There have been fears for some time that these cuts are resulting in inadequate levels of care for patients. Up until now, the severity of the impact has been unclear. However, a new report from Amnesty International has indicated that the effect the austerity measures are having on patient care is more serious than previously believed.
In a survey, members of the public and healthcare workers said that the measures had made healthcare less accessible and less affordable. They’ve also resulted in a lower quality of healthcare, longer waiting times, shorter appointments and poor quality equipment.
Healthcare workers have said that the new workload is unsustainable, and individuals have warned that those on low incomes with long term health problems have been hit hard by the cuts, in some cases having to ration their medication in order to save money.

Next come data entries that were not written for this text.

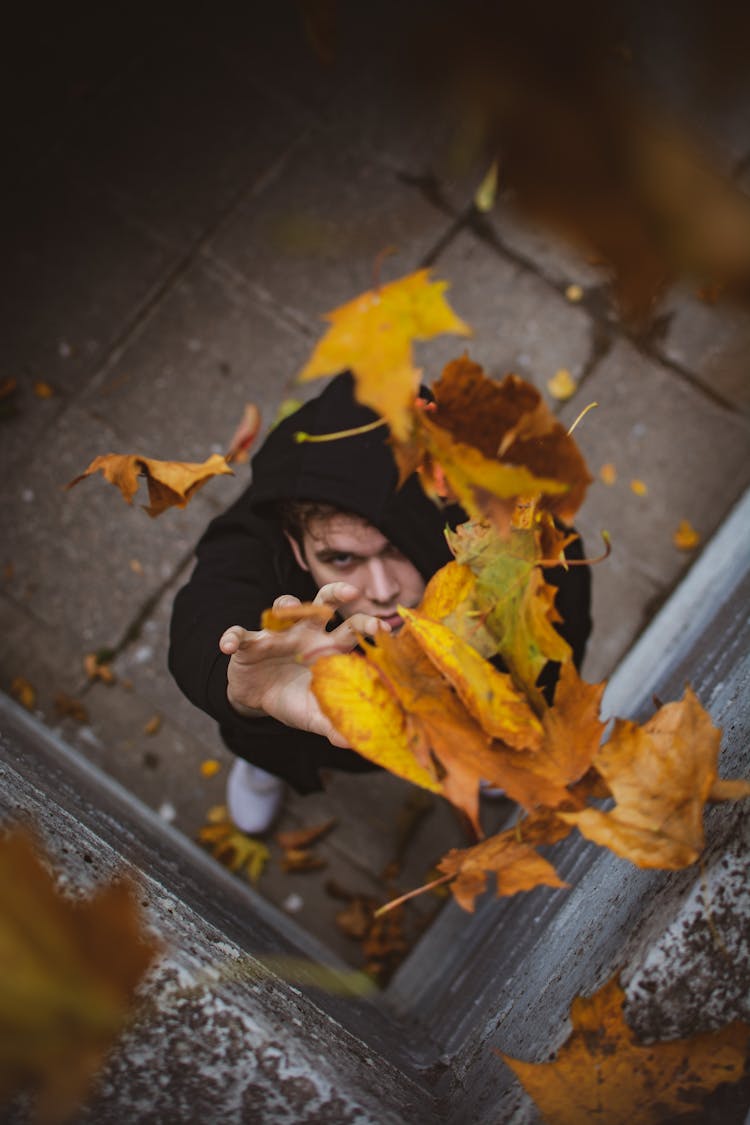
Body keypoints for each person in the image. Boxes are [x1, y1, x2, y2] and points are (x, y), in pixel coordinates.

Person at [168, 372, 592, 833]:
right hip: (304, 727)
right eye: (342, 558)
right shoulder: (271, 527)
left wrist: (503, 721)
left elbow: (558, 638)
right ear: (295, 546)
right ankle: (268, 763)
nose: (383, 589)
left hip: (452, 712)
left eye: (398, 548)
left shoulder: (512, 537)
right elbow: (208, 610)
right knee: (264, 733)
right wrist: (249, 697)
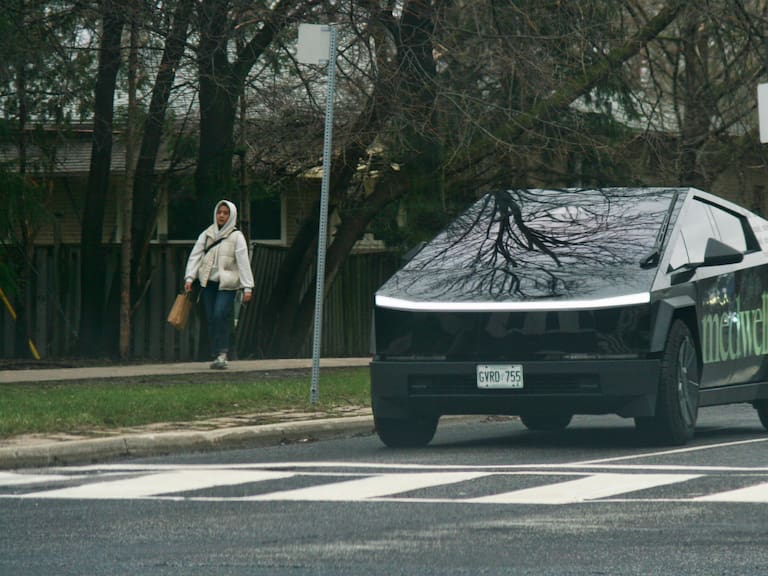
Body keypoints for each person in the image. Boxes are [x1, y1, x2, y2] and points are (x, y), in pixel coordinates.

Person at [184, 200, 254, 369]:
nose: (222, 215)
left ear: (231, 216)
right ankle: (217, 354)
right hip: (208, 283)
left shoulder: (237, 237)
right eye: (219, 212)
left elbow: (243, 262)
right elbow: (196, 255)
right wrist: (189, 278)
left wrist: (247, 286)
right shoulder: (207, 234)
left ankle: (223, 353)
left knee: (219, 314)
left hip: (228, 284)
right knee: (210, 318)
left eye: (225, 213)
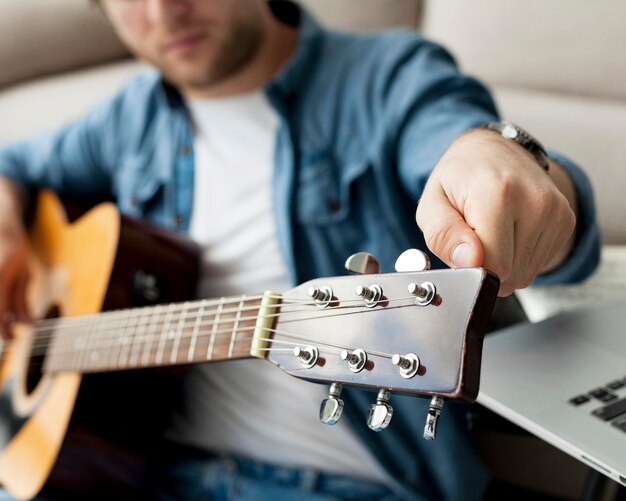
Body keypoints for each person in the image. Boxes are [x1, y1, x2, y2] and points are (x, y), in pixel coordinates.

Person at [0, 0, 600, 499]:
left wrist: (505, 161)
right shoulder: (129, 119)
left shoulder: (388, 75)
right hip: (140, 471)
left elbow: (486, 166)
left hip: (346, 486)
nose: (165, 13)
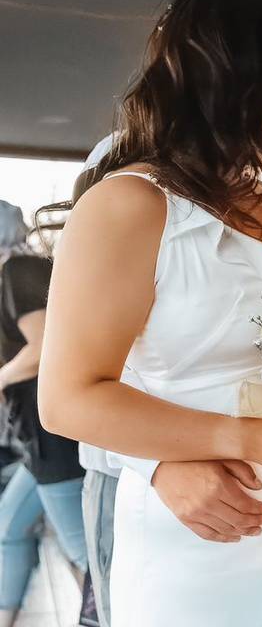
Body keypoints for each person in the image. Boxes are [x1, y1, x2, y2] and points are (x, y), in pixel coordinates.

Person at [36, 0, 262, 625]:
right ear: (237, 76)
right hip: (204, 556)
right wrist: (239, 443)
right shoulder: (127, 207)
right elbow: (68, 399)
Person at [0, 200, 87, 627]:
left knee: (85, 554)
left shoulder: (18, 272)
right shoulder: (16, 273)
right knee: (8, 528)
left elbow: (41, 351)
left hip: (53, 437)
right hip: (38, 440)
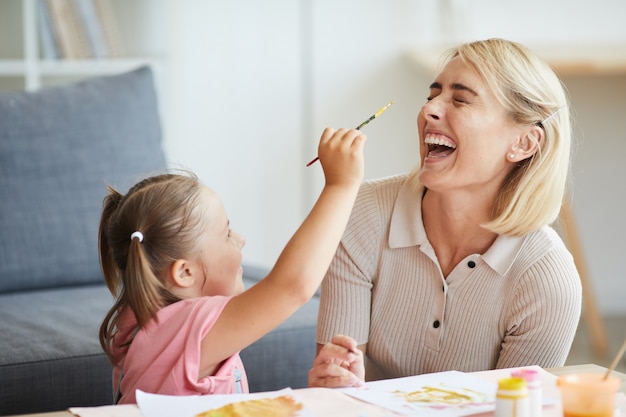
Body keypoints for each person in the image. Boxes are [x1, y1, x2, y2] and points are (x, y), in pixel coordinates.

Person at [309, 38, 582, 388]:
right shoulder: (362, 213)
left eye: (460, 99)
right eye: (432, 95)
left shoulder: (546, 279)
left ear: (523, 143)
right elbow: (337, 390)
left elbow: (514, 410)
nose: (429, 110)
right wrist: (336, 385)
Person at [98, 127, 366, 403]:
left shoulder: (140, 320)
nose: (240, 240)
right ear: (184, 272)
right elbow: (291, 287)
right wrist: (341, 185)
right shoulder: (188, 327)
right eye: (227, 233)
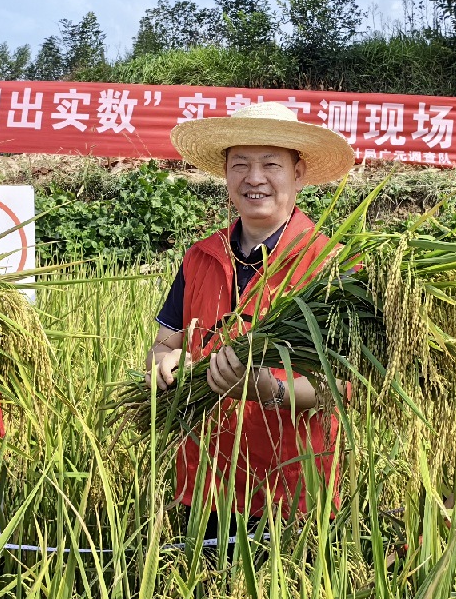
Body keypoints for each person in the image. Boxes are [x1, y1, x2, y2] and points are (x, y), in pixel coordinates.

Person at [148, 101, 356, 524]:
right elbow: (164, 342)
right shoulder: (199, 258)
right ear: (225, 174)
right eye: (239, 164)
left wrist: (269, 390)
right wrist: (164, 364)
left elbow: (344, 386)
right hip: (202, 483)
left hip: (291, 494)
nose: (254, 178)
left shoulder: (331, 266)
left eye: (270, 164)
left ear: (297, 173)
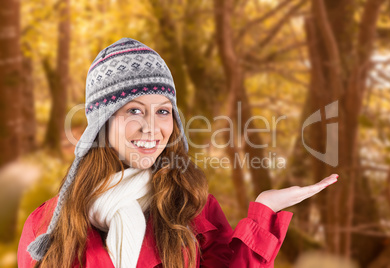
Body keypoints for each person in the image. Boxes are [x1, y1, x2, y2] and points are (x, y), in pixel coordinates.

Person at [17, 38, 338, 268]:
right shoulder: (48, 225)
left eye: (163, 112)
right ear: (102, 123)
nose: (153, 128)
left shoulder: (192, 205)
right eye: (134, 111)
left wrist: (265, 211)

Groups have warned that the austerity measures are threatening basic human rights obligations and the right to health. By failing to follow basic guidelines, like starting the measures before all other options had been exhausted and not conducting the right assessments, the Spanish government are risking the health of the most vulnerable in society.
Calls are being made for the EU to acknowledge their role in the falling quality of healthcare. Previous EU research has show that waiting times in Spain are “well above the level in other EU countries such as Italy and Portugal”. It also found that the difference in care levels between the highest and lowest earners in Spain was “significant”.
The report has recommended that the EU needs to acknowledge the role it plays in healthcare and carry out assessments accordingly. The EU implemented the austerity measures, and therefore needs to take leadership when it comes to taking human rights responsibilities and the standard of healthcare seriously.